The Air Force instruction notes “Members may not be disciplined under the UCMJ when they legitimately self-identify for drug abuse and enter the ADAPT program.” The Army instruction similarly notes that command policies should provide support for soldiers “seeking self-referral for problematic substance use.” The Navy and Marine Corps manuals are more explicit: “personnel who self-refer and who are determined to meet criteria for a substance abuse disorder must be considered valid self-referrals and are exempt from any disciplinary action.” In each service, a self-referral will be accompanied by a medical determination on whether the service member has a disorder or is trying to evade discipline.
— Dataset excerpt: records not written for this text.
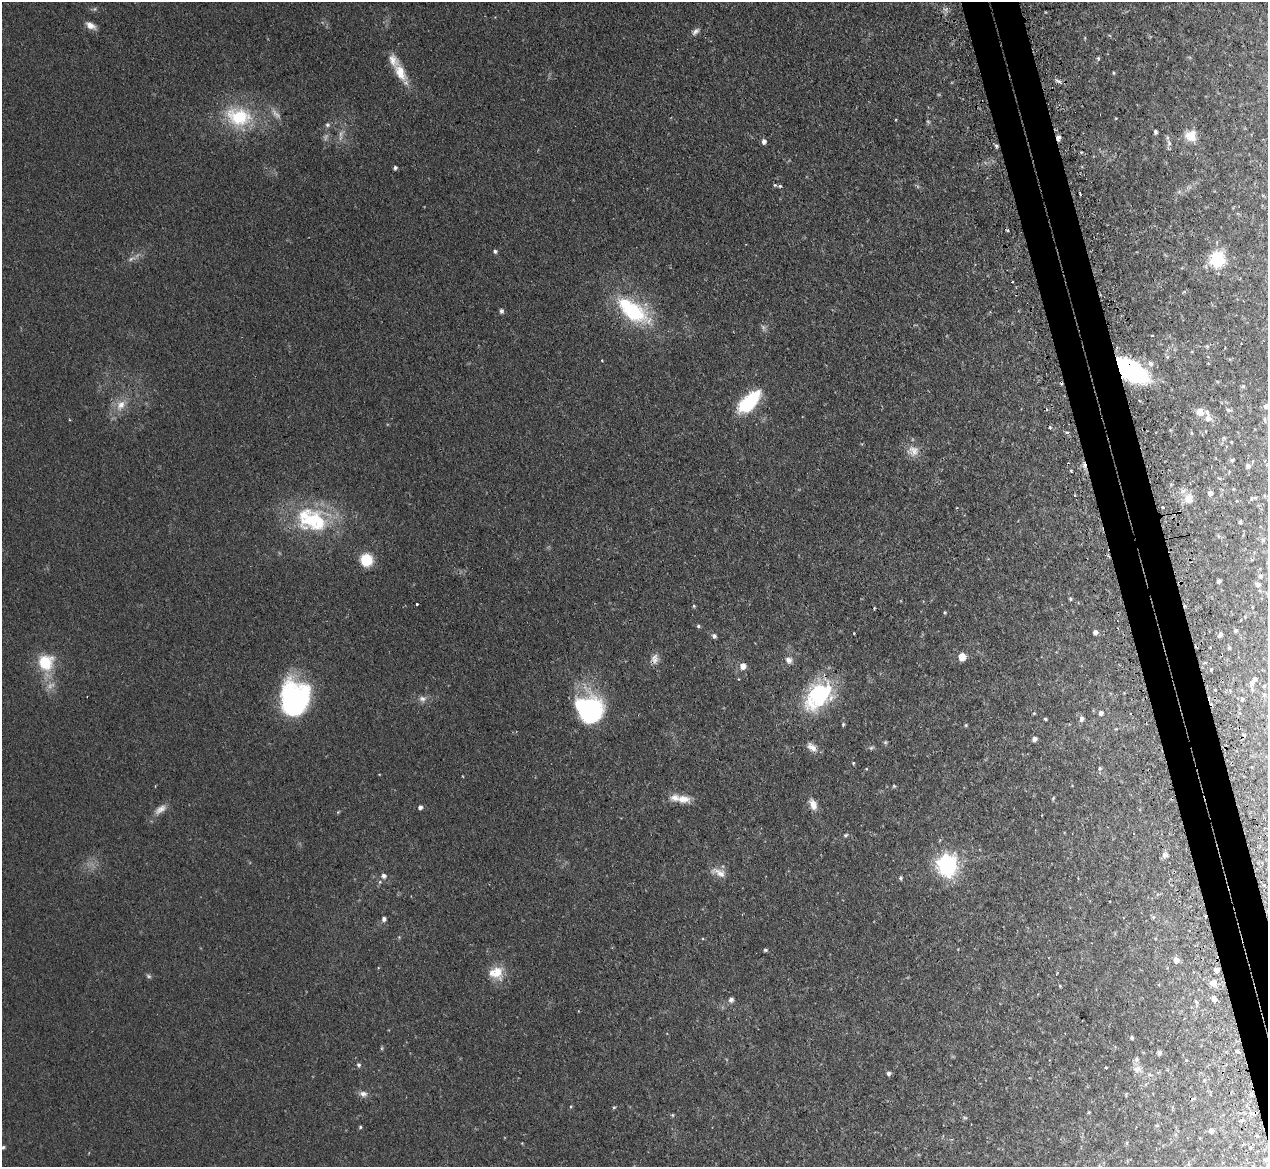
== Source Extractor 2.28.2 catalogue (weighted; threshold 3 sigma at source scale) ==
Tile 6 of 4 x 4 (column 2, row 2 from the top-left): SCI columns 1301-2566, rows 2492-3656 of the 5131 x 5103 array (HDU 1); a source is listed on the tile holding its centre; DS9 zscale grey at full resolution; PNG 1270 x 1169 px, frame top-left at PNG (2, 2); no overlay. Shown black and unused: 4% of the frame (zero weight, under 2 of 3 exposures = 4% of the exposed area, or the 3 px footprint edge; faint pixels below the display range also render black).
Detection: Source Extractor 2.28.2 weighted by HDU 2 'WHT'; one run over the whole footprint, this tile lists its part. Background 0.0864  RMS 0.0083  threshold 0.0374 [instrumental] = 3 sigma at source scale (4.5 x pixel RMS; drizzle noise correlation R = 1.50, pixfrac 1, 0.05/0.05 arcsec/px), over >= 5 px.
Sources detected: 146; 5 too faint to see at this stretch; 1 inside a brighter object's white glare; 7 cosmic-ray / hot-pixel residue — not listed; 8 inside a brighter listed object's ellipse — not listed separately; the other 125 listed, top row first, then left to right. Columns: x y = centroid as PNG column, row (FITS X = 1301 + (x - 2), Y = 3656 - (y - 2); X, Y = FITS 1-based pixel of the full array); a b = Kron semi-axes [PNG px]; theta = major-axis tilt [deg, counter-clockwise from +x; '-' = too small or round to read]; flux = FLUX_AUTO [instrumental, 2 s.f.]
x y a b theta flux
91 26 13 7 -27 5.4
695 31 12 6 45 2.9
1098 58 5 4 - 1.2
400 73 26 12 -64 16
1114 73 4 4 - 0.95
239 117 36 24 -12 48
1116 118 4 2 - 0.55
327 125 6 5 - 1.7
1155 132 4 3 - 1.7
1191 136 13 12 - 12
1058 138 5 4 - 3.6
764 141 6 5 - 3.1
1169 143 9 6 -78 2.9
996 146 6 4 -62 1.3
1081 152 6 3 -18 0.86
395 168 4 4 - 1.9
775 185 5 4 - 1
780 186 5 5 - 1.1
495 251 5 4 - 1.7
131 259 11 5 22 3.1
1217 259 13 12 - 43
501 311 6 5 - 1.9
633 311 41 19 -36 67
1152 335 2 2 - 1.2
1207 346 5 4 - 0.91
1151 363 7 6 - 3.1
1130 370 23 12 -30 160
749 402 29 14 46 41
121 405 16 10 55 9.8
1266 406 6 5 - 2.9
1229 410 8 5 -9 1.6
1200 412 11 9 -35 7.2
1265 419 7 4 -83 1.4
1067 432 4 3 - 1.5
1192 433 4 4 - 0.95
1231 442 4 2 - 0.62
913 451 17 14 -70 9
1232 460 4 4 - 1.2
1248 466 6 5 - 2.3
1210 493 6 6 - 3.1
1188 498 13 11 80 8.7
1163 507 3 3 - 2.1
311 520 41 32 -37 67
1240 522 3 3 - 1.2
1218 536 5 3 - 0.83
366 560 10 9 - 26
1260 576 6 5 - 1.6
1219 581 4 4 - 1.9
1258 584 6 5 - 2.1
1070 599 5 4 - 1.1
417 604 3 3 - 1.1
694 606 4 4 - 0.85
1252 607 3 2 - 0.62
945 612 5 3 - 0.84
698 626 5 4 - 1.2
1236 630 5 4 - 1.3
1095 632 5 5 - 3
1220 634 5 4 - 1.8
714 636 5 5 - 2.3
1229 648 4 3 - 1
962 657 6 6 - 13
654 659 14 9 73 5.3
789 660 9 8 - 4.4
45 662 18 17 - 27
743 666 6 6 - 7.4
738 679 4 3 - 0.59
1251 683 8 6 58 3.3
1124 693 3 2 - 0.69
819 695 34 22 47 75
294 697 38 32 -68 100
422 699 10 7 -6 3.7
1242 699 5 4 - 1.5
590 709 28 24 -37 100
1034 713 4 3 - 0.72
1101 713 6 5 - 2.7
1131 713 3 2 - 0.89
1081 718 7 5 85 3
1045 719 4 3 - 0.98
843 724 5 4 - 1.1
966 725 4 4 - 0.95
1034 739 5 4 - 3.4
885 742 6 4 -45 1
812 747 15 9 -38 5.6
853 763 4 3 - 0.83
1100 768 6 5 - 1.4
894 786 5 4 - 0.82
1053 798 7 3 54 0.84
683 799 19 10 -8 9.8
813 804 14 8 -66 6.6
420 807 5 5 - 2.5
160 809 18 8 37 6.1
845 835 7 4 26 1.2
1165 855 6 6 - 3.4
947 865 9 8 - 360
719 872 20 9 -29 7.2
384 876 6 5 - 2.8
900 878 5 4 - 1.4
1154 917 6 5 - 1.3
384 919 5 5 - 2.4
765 950 5 4 - 1.3
1176 960 7 6 - 4.3
1216 970 4 4 - 3.3
497 972 20 14 -89 13
149 976 7 5 -28 1.4
1213 983 10 7 43 4.6
1060 986 4 3 - 0.77
731 999 6 5 - 3.1
1214 999 5 4 - 4.3
1132 1037 4 4 - 1.4
1238 1052 4 3 - 2
1159 1053 6 5 - 1.9
1136 1059 8 6 70 2.1
359 1065 6 5 - 1.6
1106 1068 3 2 - 0.81
1137 1069 11 9 -10 5
888 1073 5 5 - 1.9
363 1094 11 7 -11 3.8
614 1107 5 4 - 0.98
1089 1112 4 3 - 0.75
672 1115 4 4 - 0.9
964 1118 7 3 -19 1
360 1127 4 4 - 1
1211 1131 5 5 - 3.7
3 1147 4 4 - 1.2
1250 1148 4 3 - 2
Overlapping masked pixels (flux is a lower limit):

Regardless of whether the self-referring service member meets the criteria for treatment, a referral for Administrative Separation follows.
5) Innocent or Unknowing Ingestion – a very specific set of circumstances
The Navy's instruction makes specific reference to circumstances in which service members claim not to have known that they ingested a banned substance. Service members who make this claim must still be referred to an Admin Separation proceeding, where the facts of their claims are tested. In these cases, the circumstances matter: Did the service member go to medical or a hospital to be checked out? Or did the service member make this report after a positive urinalysis result? The former is helpful to service members seeking retention. The latter is often viewed by boards as a disingenuous attempt to evade discipline.